IEEE J Biomed Health Inform. 2021 May;25(5):1634-1645. doi: 10.1109/JBHI.2020.3017540. Epub 2021 May 11.
Neuron morphology reconstruction (tracing) in 3D volumetric images is critical for neuronal research. However, most existing neuron tracing methods are not applicable in challenging datasets where the neuron images are contaminated by noises or containing weak filament signals. In this paper, we present a two-stage 3D neuron segmentation approach via learning deep features and enhancing weak neuronal structures, to reduce the impact of image noise in the data and enhance the weak-signal neuronal structures. In the first stage, we train a voxel-wise multi-level fully convolutional network (FCN), which specializes in learning deep features, to obtain the 3D neuron image segmentation maps in an end-to-end manner. In the second stage, a ray-shooting model is employed to detect the discontinued segments in segmentation results of the first-stage, and the local neuron diameter of the broken point is estimated and direction of the filamentary fragment is detected by rayburst sampling algorithm. Then, a Hessian-repair model is built to repair the broken structures, by enhancing weak neuronal structures in a fibrous structure determined by the estimated local neuron diameter and the filamentary fragment direction. Experimental results demonstrate that our proposed segmentation approach achieves better segmentation performance than other state-of-the-art methods for 3D neuron segmentation. Compared with the neuron reconstruction results on the segmented images produced by other segmentation methods, the proposed approach gains 47.83% and 34.83% improvement in the average distance scores. The average Precision and Recall rates of the branch point detection with our proposed method are 38.74% and 22.53% higher than the detection results without segmentation.

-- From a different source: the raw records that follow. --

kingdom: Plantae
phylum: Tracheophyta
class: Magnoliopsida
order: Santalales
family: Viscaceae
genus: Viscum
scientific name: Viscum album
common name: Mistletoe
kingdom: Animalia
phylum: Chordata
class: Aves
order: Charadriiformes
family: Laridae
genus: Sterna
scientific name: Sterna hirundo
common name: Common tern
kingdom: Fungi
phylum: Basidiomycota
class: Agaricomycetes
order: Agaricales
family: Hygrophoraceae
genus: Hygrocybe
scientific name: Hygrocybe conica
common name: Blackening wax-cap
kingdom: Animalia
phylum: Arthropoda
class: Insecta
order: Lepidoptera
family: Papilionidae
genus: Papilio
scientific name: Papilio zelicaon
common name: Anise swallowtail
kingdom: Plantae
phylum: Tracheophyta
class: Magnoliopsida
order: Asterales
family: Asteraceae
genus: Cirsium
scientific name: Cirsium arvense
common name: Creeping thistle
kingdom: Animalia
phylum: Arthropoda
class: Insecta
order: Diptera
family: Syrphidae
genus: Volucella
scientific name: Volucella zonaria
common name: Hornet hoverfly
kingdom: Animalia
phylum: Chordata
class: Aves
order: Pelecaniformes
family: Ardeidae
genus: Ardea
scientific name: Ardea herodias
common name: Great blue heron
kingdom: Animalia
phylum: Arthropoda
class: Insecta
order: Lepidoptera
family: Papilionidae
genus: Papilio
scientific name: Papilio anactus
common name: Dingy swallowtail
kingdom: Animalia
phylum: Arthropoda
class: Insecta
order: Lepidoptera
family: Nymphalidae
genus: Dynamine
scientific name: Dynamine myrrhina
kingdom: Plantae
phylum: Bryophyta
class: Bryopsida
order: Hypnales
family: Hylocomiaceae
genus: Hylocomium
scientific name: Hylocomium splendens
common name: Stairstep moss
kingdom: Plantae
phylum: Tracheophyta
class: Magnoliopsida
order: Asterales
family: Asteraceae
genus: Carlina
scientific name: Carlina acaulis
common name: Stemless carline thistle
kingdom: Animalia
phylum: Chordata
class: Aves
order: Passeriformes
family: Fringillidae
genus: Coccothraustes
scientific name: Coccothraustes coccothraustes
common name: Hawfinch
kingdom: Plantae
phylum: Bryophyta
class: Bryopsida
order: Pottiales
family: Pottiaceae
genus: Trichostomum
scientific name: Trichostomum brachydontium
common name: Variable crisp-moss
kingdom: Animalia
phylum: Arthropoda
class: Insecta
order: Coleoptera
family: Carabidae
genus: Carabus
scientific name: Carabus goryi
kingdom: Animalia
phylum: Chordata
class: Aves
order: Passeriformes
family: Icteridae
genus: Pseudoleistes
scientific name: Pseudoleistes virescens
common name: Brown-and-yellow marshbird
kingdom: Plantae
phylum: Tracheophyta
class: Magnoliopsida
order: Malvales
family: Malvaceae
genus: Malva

三维容积图像中的神经元形态重建(追踪)对于神经元研究至关重要。然而,大多数现有的神经元追踪方法不适用于具有挑战性的数据集,在这些数据集中,神经元图像受到噪声污染或包含弱丝信号。在本文中,我们提出了一种两阶段的三维神经元分割方法,通过学习深度特征和增强弱神经元结构,减少数据中图像噪声的影响,并增强弱信号神经元结构。在第一阶段,我们训练了一个体素级别的多层次全卷积网络(FCN),专门用于学习深度特征,以端到端的方式获得三维神经元图像分割图。在第二阶段,采用射线投射模型检测第一阶段分割结果中的不连续段,并通过射线突发采样算法估计断点的局部神经元直径和丝状片段的方向。然后,构建一个 Hessian 修复模型,通过增强由估计的局部神经元直径和丝状片段方向确定的纤维结构中的弱神经元结构,来修复断裂结构。实验结果表明,我们提出的分割方法在三维神经元分割方面优于其他最先进的方法,具有更好的分割性能。与其他分割方法生成的分割图像上的神经元重建结果相比,我们的方法在平均距离得分上分别提高了 47.83%和 34.83%。我们的方法在分支点检测中的平均精度和召回率分别比无分割检测结果提高了 38.74%和 22.53%。